Page images with their extracted text
^^^^^^^^^^^^^^^^
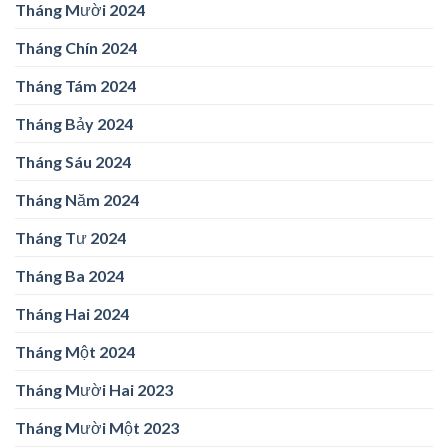
Tháng Mười 2024
Tháng Chín 2024
Tháng Tám 2024
Tháng Bảy 2024
Tháng Sáu 2024
Tháng Năm 2024
Tháng Tư 2024
Tháng Ba 2024
Tháng Hai 2024
Tháng Một 2024
Tháng Mười Hai 2023
Tháng Mười Một 2023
^^^^^^^^^^^^^^^^
ASSIGNMENT
Copy out the extracted text from all of the items above, line for line and unchanged. Leave the page images out of your answer.

RESULT OF THE TASK
Tháng Mười 2024
Tháng Chín 2024
Tháng Tám 2024
Tháng Bảy 2024
Tháng Sáu 2024
Tháng Năm 2024
Tháng Tư 2024
Tháng Ba 2024
Tháng Hai 2024
Tháng Một 2024
Tháng Mười Hai 2023
Tháng Mười Một 2023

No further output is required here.